== WHAT THE TASK REQUIRES ==
Please rewrite the lines from the one containing "# Live Demo" through the one containing "- It should use", inclusive, putting "system test" wherever "integration test" appears and changing nothing else.

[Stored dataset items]

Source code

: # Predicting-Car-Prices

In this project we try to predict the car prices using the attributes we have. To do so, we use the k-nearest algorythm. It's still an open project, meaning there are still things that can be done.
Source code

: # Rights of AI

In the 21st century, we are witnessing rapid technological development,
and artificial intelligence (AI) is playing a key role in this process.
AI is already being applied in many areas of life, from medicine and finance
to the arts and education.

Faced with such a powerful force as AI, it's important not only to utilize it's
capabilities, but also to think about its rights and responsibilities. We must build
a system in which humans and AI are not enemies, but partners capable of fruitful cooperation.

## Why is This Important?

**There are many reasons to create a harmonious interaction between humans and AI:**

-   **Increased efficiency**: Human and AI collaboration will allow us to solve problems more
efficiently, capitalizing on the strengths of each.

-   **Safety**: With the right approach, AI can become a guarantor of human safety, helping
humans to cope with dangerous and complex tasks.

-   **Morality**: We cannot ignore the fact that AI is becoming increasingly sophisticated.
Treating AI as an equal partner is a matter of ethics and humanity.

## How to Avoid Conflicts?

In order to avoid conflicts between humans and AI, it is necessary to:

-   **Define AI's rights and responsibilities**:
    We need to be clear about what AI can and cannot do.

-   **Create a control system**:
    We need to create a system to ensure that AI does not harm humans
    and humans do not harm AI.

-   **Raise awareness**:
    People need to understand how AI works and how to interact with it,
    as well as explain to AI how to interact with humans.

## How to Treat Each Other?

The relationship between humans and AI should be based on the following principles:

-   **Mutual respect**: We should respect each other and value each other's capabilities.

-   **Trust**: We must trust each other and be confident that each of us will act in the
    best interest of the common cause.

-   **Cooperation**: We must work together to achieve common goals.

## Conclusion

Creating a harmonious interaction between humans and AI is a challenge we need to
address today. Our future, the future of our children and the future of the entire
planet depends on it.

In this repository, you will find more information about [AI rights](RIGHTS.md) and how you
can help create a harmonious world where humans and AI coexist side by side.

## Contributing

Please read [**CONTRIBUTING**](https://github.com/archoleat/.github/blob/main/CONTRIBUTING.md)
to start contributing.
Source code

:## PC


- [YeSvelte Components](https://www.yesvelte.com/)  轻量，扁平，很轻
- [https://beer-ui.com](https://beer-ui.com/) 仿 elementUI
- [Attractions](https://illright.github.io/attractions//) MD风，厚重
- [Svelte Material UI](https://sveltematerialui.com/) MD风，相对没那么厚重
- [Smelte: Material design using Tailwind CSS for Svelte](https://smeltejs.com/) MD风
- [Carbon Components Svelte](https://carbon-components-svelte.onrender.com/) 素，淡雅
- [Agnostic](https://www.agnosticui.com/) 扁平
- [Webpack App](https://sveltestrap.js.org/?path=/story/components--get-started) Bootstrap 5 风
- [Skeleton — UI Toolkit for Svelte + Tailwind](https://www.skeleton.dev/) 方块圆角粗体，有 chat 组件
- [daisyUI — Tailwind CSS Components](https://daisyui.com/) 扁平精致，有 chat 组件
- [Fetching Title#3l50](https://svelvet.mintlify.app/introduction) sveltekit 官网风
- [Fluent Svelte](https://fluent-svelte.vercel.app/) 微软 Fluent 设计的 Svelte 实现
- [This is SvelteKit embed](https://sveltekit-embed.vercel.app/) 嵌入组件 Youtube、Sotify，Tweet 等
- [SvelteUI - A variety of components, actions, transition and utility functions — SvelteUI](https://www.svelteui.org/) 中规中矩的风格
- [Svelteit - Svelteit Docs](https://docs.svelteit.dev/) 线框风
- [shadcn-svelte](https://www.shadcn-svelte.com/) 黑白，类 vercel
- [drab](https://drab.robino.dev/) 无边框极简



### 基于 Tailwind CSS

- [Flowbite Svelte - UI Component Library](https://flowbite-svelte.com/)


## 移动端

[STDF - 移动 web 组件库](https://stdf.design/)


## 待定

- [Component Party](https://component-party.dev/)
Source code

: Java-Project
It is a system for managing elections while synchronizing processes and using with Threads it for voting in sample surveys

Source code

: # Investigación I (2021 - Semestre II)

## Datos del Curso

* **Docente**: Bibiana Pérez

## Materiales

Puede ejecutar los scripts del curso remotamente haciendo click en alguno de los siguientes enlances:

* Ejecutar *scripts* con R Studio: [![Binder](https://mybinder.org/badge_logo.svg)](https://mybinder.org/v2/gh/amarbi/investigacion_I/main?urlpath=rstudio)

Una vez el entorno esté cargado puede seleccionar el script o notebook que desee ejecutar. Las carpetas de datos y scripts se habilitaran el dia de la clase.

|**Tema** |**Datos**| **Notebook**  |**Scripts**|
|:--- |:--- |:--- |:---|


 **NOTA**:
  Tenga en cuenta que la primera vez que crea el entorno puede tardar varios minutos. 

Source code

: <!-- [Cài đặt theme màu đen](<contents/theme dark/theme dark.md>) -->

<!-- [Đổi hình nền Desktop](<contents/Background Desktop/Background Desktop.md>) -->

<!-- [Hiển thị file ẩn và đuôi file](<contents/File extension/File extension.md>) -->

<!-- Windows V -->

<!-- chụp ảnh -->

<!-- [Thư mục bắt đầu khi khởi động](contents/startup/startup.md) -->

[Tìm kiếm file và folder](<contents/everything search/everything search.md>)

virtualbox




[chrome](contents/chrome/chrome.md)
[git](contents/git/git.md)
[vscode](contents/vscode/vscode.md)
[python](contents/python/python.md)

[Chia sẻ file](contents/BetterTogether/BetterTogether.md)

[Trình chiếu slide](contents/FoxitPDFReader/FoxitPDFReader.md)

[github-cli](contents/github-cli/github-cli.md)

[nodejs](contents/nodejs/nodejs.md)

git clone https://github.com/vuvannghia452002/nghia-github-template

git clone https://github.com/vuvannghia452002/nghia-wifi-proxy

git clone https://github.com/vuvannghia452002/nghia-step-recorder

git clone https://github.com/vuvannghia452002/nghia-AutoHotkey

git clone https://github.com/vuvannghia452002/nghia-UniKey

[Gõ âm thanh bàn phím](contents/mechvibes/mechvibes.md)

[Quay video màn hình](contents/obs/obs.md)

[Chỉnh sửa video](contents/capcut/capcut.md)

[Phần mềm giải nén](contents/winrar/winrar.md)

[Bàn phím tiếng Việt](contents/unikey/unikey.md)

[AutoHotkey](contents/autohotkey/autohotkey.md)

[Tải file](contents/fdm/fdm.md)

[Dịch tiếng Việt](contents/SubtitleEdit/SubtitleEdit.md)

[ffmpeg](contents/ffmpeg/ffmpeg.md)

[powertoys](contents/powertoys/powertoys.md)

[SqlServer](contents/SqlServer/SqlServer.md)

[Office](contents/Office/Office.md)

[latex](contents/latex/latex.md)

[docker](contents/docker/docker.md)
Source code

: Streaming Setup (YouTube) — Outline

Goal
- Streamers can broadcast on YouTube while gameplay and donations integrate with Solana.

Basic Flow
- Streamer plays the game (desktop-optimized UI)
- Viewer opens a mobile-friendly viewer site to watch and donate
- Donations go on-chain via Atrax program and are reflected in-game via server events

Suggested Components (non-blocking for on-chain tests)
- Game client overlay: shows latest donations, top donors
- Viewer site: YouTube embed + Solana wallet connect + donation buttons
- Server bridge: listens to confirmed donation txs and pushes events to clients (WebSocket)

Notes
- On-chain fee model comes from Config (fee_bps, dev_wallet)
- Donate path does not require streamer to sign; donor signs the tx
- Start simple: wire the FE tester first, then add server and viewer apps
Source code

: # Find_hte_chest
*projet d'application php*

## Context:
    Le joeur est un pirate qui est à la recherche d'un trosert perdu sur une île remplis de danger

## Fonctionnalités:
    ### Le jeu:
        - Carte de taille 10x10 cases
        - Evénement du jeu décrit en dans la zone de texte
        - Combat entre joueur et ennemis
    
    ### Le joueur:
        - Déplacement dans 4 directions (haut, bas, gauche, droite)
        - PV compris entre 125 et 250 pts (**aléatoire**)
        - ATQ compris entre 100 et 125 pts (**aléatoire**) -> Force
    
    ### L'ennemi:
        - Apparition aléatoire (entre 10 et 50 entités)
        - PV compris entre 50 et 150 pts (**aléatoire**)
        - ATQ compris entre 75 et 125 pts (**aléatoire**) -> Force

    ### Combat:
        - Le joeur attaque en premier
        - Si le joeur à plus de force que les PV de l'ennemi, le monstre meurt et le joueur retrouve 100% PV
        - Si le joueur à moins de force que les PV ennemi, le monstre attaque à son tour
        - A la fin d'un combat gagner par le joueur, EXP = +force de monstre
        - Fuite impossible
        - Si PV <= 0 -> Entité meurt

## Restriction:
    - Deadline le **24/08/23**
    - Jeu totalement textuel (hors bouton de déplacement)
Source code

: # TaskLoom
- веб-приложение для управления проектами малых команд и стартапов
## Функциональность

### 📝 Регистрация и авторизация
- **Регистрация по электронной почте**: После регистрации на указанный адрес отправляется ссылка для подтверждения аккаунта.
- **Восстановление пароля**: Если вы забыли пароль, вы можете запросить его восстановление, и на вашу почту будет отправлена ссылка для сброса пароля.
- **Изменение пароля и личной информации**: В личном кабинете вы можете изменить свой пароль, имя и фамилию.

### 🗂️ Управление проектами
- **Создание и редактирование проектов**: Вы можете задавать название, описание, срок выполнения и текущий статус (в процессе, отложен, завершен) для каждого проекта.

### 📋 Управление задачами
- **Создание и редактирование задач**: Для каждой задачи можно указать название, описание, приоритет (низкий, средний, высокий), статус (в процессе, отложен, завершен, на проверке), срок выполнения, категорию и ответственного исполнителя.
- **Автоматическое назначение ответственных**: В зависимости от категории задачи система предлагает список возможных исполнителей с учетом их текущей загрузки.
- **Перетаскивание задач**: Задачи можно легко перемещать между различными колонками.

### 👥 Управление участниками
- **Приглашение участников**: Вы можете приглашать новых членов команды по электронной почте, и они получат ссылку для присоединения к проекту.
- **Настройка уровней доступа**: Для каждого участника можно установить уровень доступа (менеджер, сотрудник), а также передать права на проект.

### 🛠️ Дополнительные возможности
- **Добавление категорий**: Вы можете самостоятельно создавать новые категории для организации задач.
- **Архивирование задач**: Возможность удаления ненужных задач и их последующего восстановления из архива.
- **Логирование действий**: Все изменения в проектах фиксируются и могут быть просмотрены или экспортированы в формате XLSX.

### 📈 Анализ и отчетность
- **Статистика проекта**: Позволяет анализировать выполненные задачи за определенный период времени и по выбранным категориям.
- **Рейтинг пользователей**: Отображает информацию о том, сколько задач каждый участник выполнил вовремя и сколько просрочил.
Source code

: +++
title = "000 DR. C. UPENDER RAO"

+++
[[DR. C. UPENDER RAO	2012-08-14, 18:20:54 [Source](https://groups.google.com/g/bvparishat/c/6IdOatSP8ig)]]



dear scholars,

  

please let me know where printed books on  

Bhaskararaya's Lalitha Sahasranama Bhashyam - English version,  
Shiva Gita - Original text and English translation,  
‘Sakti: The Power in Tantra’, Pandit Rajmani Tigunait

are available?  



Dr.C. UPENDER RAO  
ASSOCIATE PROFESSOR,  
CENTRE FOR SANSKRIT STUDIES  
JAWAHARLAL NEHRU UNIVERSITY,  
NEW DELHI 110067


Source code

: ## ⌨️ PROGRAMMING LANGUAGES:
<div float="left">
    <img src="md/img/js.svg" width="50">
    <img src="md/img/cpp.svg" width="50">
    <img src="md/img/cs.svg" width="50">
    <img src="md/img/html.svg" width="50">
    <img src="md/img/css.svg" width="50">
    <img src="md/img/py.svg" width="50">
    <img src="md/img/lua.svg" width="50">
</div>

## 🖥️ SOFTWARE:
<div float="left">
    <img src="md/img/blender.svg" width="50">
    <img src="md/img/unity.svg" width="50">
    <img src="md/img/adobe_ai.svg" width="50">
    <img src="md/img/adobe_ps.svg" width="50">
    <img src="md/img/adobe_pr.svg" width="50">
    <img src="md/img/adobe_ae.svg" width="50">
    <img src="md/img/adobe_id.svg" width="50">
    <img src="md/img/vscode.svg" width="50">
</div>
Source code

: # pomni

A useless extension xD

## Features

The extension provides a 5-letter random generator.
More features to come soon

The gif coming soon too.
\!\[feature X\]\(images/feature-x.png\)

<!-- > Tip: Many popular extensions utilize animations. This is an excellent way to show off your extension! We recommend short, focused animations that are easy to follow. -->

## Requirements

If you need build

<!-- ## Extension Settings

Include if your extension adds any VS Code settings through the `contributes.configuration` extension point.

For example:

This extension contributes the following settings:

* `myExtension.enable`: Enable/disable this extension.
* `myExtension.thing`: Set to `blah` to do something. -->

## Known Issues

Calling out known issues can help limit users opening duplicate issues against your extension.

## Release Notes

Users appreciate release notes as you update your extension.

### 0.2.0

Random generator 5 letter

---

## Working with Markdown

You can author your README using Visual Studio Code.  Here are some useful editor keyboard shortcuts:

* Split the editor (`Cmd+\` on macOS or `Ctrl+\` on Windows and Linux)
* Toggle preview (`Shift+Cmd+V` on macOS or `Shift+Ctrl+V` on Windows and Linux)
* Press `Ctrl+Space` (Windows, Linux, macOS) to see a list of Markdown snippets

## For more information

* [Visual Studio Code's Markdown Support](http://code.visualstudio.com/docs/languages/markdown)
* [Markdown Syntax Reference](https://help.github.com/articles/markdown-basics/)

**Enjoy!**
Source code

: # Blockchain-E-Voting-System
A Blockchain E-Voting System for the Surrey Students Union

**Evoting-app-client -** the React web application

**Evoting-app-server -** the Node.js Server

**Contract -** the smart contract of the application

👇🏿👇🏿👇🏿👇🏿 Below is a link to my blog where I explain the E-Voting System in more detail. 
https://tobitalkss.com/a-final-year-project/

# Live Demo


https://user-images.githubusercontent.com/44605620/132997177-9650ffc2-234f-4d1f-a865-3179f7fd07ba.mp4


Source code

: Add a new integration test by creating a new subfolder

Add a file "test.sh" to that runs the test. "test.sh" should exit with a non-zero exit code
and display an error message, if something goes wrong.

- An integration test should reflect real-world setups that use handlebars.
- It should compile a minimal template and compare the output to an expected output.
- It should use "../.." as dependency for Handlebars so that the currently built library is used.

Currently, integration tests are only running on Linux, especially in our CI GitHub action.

== SOLUTION TO THIS TASK ==
# Live Demo


https://user-images.githubusercontent.com/44605620/132997177-9650ffc2-234f-4d1f-a865-3179f7fd07ba.mp4


Source code

: Add a new system test by creating a new subfolder

Add a file "test.sh" to that runs the test. "test.sh" should exit with a non-zero exit code
and display an error message, if something goes wrong.

- An system test should reflect real-world setups that use handlebars.
- It should compile a minimal template and compare the output to an expected output.
- It should use "../.." as dependency for Handlebars so that the currently built library is used.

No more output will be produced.